**Previously recorded by Phyllis Schlafly // December 2012 **
We’ve heard a lot from the media about how industry can’t find enough workers with specialized skills. But I was shocked to read a recent article about a conversation at a gathering of executives from major American manufacturing companies. The talk turned to how hard it is to find qualified applicants for jobs. Somebody asked, “What exactly are the skills you can’t find?” I was expecting someone to say, writing computer code, operating graphics software, or other computer procedures. Not at all.

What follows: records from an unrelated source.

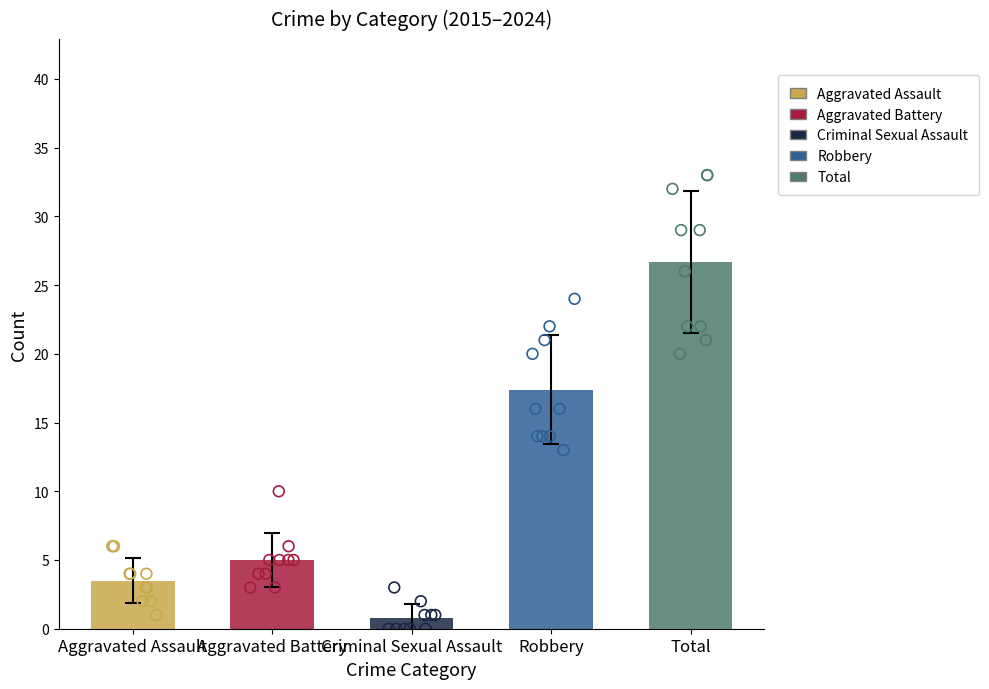

Which series contains the lowest Y value?

Criminal Sexual Assault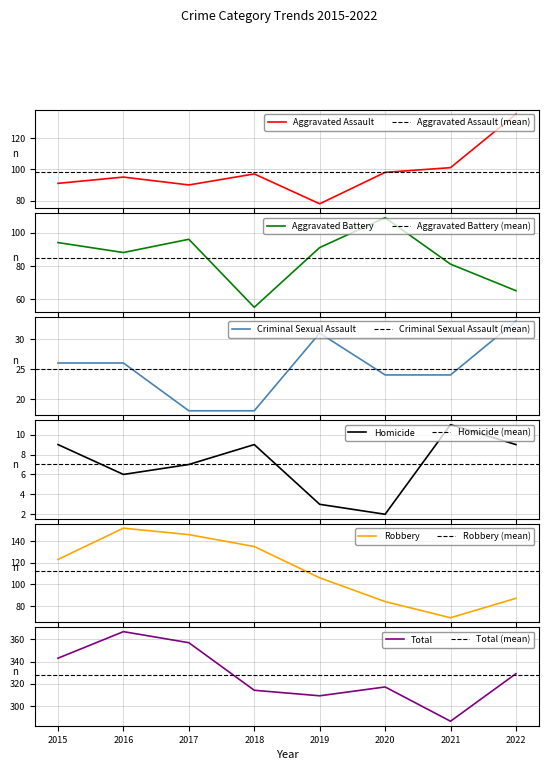

Where is the first local minimum for Total?

2019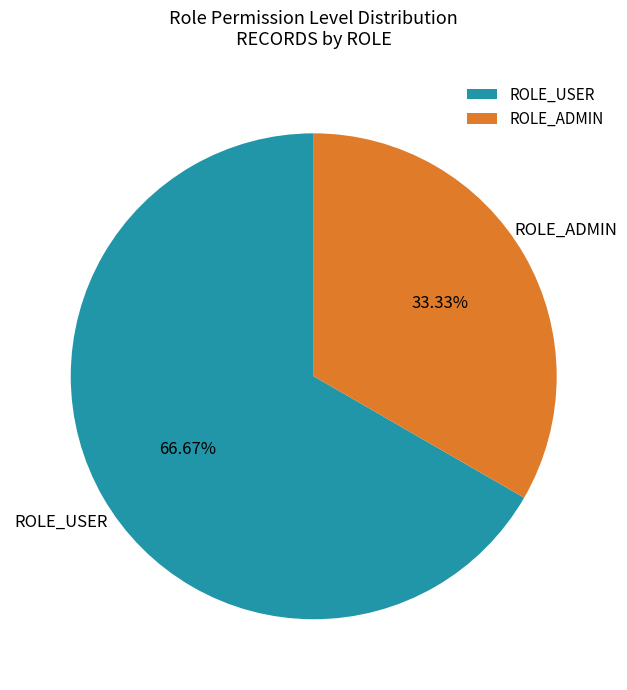

Rank the categories by value from lowest to highest.

ROLE_ADMIN, ROLE_USER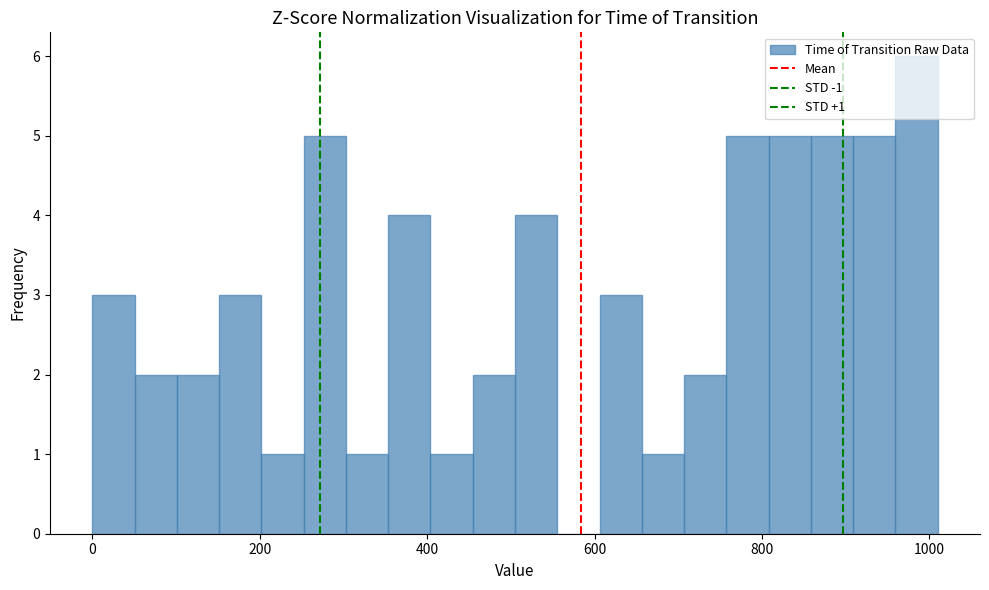

Around what value on the x-axis is the tallest bar? Give the approximate position of its centre, as read against the axis.

980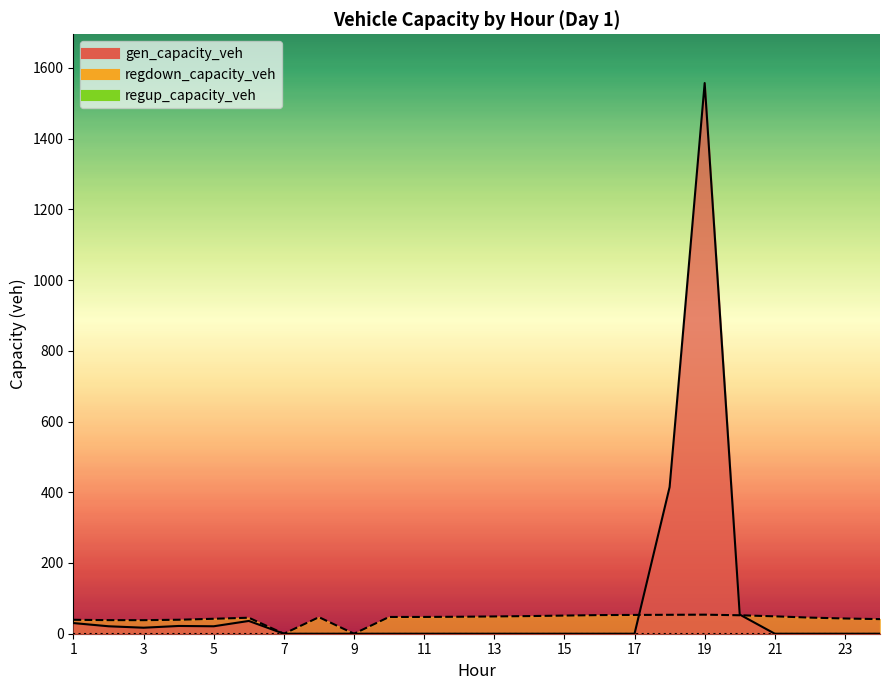

At 7, list the series in order from smallest to largest.

gen_capacity_veh, regdown_capacity_veh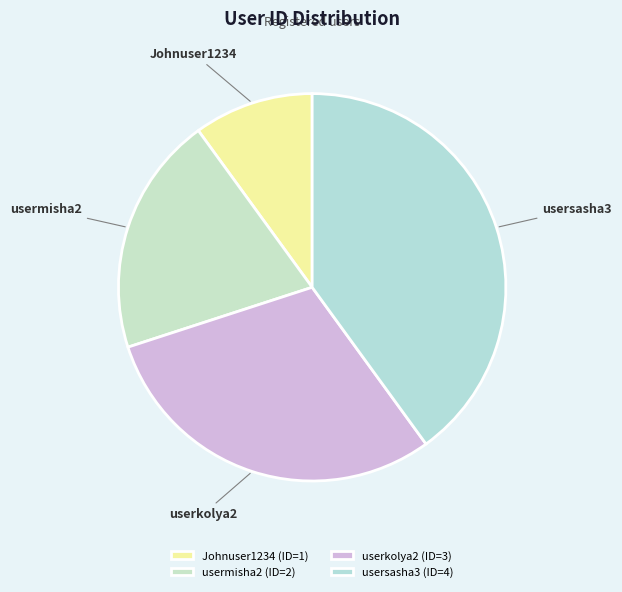

The usermisha2 slice represents 20% of the pie. True or false?

True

One of the executives responded to the question by saying, “To be perfectly honest … we have a hard time finding people who can pass the drug test.” Another employer said that job applicants are often so underqualified that it’s difficult to find anyone who can properly answer the telephone.
Other employers in the group mentioned a lack of a basic command of the English language. One executive compared the skills gap between older workers nearing retirement and younger workers just coming into the labor pool. He said, simple grammar and spelling are the top “basic skills among older workers that are not present in younger job applicants.”
One survey that was published by the Federal Reserve Bank of New York reported that the top “applied” skill that younger job applicants lack is just simply what is called the “work ethic.” That means workers who reliably arrive for work on time, ready to do a day’s work. These are referred to as “soft skills” and they used to be taken for granted among job applicants, but now they seem to be rare.
Maybe these deficiencies are the result of a defective school system, maybe to the breakdown of the family union, maybe to too much TV and video games. Nobody has effectively answered these questions. But we should face up to the nature of the problem facing many of our young people who can’t find jobs today.